По предложению поверенного в делах СССР в Болгарии К. Д. Левычкина, премьер-министр Г. Димитров 22 мая 1948 г. встретился с экзархом Стефаном и дал ему понять, что выступление на Московском совещании в защиту экуменистов будет равносильно «акту враждебного отношения» к Советскому Союзу и болгарскому правительству В результате беседы была достигнута договоренность, что в состав делегации Болгарской Церкви будут включены только лица, настроенные «благонамеренно к Московской Патриархии» (т. о. исключались убежденные экуменисты протопресвитеры Георгий Шавельский и Стефан Цанков)[267]. Экзарх «заявил, что он порывает с экуменическим движением, служащим интересам англо-американских империалистов, что он окончательно связал судьбу Болгарской церкви с политикой Кремля и т. п.». Была также достигнута договоренность о полном контакте Болгарской Церкви с политикой правительства Отечественного фронта. В свою очередь, Г. Димитров, от лица правительства, обещал восстановить Патриаршество и «сделать Стефана патриархом»[268].

Целью совещания 1948 г. была попытка объединения Православных Церквей под эгидой Московского Патриархата или как минимум окончательное оформление европейского Православного блока. В Москву приехали делегации 11 автокефальных Церквей из 13, правда, две делегации – Константинопольская и Элладская прибыли только на празднества и в работе совещания непосредственно не участвовали, пытаясь воздействием на некоторых глав Церквей (прежде всего на митрополита Стефана) сорвать принятие ряда решений[269].

Празднества и заседания проходили в Москве почти две недели, среди докладчиков были митрополит Пловдивский Кирилл, выступивший с докладом «Ватикан и Православная Церковь в Болгарии» и митрополит Сливенский Никодим (Пиперов), зачитавший доклад «Об англиканской иерархии». Все решения совещания заранее получили санкцию партийного руководства. В результате предварительной работы удалось достичь единства позиций участников, хотя без борьбы не обошлось. И наибольшие колебания проявил именно экзарх Стефан. Несмотря на заверения, данные им перед отъездом Г. Димитрову, экзарх, приехав в Москву, все же решил сделать заявление о поддержке экуменического движения и о целесообразности участия Православных Церквей в созываемой этим движением в августе 1948 г. Амстердамской ассамблее[270].

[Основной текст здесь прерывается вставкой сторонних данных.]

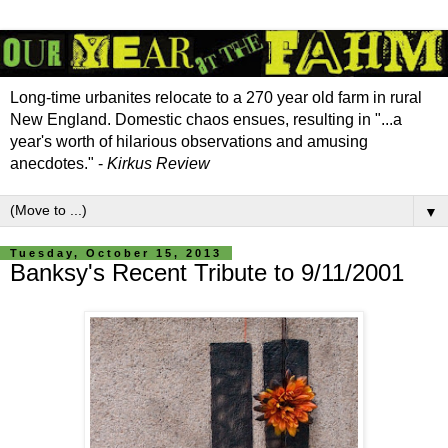
Long-time urbanites relocate to a 270 year old farm in rural
New England. Domestic chaos ensues, resulting in "...a
year's worth of hilarious observations and amusing
anecdotes." -
Kirkus Review
▼
Tuesday, October 15, 2013
Banksy's Recent Tribute to 9/11/2001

Позицию экзарха изменила, прежде всего, срочная телеграмма министра иностранных дел В. Коларова о принципиальном согласии правительства Болгарии на установление Патриаршества[271]. Следует отметить колебания болгарских властей в этом вопросе. Несмотря на то, что со стороны советского правительства еще в ходе подготовки к совещанию было высказано мнение о целесообразности преобразования экзархата в Патриархат, накануне открытия совещания Политбюро ЦК БРП приняло решение: «Вопрос о возведении Экзархии в Патриархию пока отложить. В связи с этим провести консультации с Советским правительством»[272].